*TO DO*. Without pictures, retype the following entries exactly.

*MATERIAL PROVIDED*.
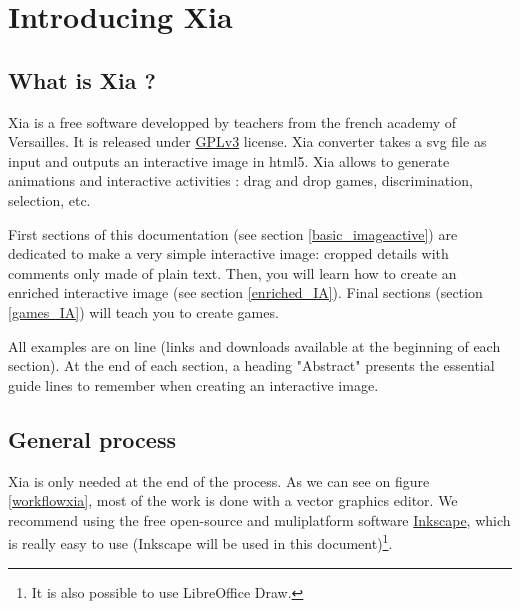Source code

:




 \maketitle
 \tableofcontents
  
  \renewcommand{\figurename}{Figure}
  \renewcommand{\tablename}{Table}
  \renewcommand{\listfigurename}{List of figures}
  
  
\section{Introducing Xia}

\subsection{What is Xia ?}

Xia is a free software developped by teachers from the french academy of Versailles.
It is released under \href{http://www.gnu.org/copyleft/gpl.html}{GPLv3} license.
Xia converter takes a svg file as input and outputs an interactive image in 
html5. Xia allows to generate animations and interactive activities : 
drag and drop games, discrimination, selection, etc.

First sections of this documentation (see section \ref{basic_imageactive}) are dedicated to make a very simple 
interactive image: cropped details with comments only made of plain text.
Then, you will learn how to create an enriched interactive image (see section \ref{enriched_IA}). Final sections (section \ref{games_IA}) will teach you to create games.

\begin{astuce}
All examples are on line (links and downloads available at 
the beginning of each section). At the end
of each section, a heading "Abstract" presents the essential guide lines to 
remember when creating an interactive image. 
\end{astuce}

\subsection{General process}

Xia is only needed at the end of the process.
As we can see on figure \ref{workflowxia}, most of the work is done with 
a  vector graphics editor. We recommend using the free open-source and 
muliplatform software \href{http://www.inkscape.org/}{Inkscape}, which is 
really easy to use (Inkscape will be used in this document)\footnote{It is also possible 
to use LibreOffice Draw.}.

*RESPONSE TO THE TASK*.
Source code

:




 \maketitle
 \tableofcontents
  
  \renewcommand{\figurename}{Figure}
  \renewcommand{\tablename}{Table}
  \renewcommand{\listfigurename}{List of figures}
  
  
\section{Introducing Xia}

\subsection{What is Xia ?}

Xia is a free software developped by teachers from the french academy of Versailles.
It is released under \href{http://www.gnu.org/copyleft/gpl.html}{GPLv3} license.
Xia converter takes a svg file as input and outputs an interactive image in 
html5. Xia allows to generate animations and interactive activities : 
drag and drop games, discrimination, selection, etc.

First sections of this documentation (see section \ref{basic_imageactive}) are dedicated to make a very simple 
interactive image: cropped details with comments only made of plain text.
Then, you will learn how to create an enriched interactive image (see section \ref{enriched_IA}). Final sections (section \ref{games_IA}) will teach you to create games.

\begin{astuce}
All examples are on line (links and downloads available at 
the beginning of each section). At the end
of each section, a heading "Abstract" presents the essential guide lines to 
remember when creating an interactive image. 
\end{astuce}

\subsection{General process}

Xia is only needed at the end of the process.
As we can see on figure \ref{workflowxia}, most of the work is done with 
a  vector graphics editor. We recommend using the free open-source and 
muliplatform software \href{http://www.inkscape.org/}{Inkscape}, which is 
really easy to use (Inkscape will be used in this document)\footnote{It is also possible 
to use LibreOffice Draw.}.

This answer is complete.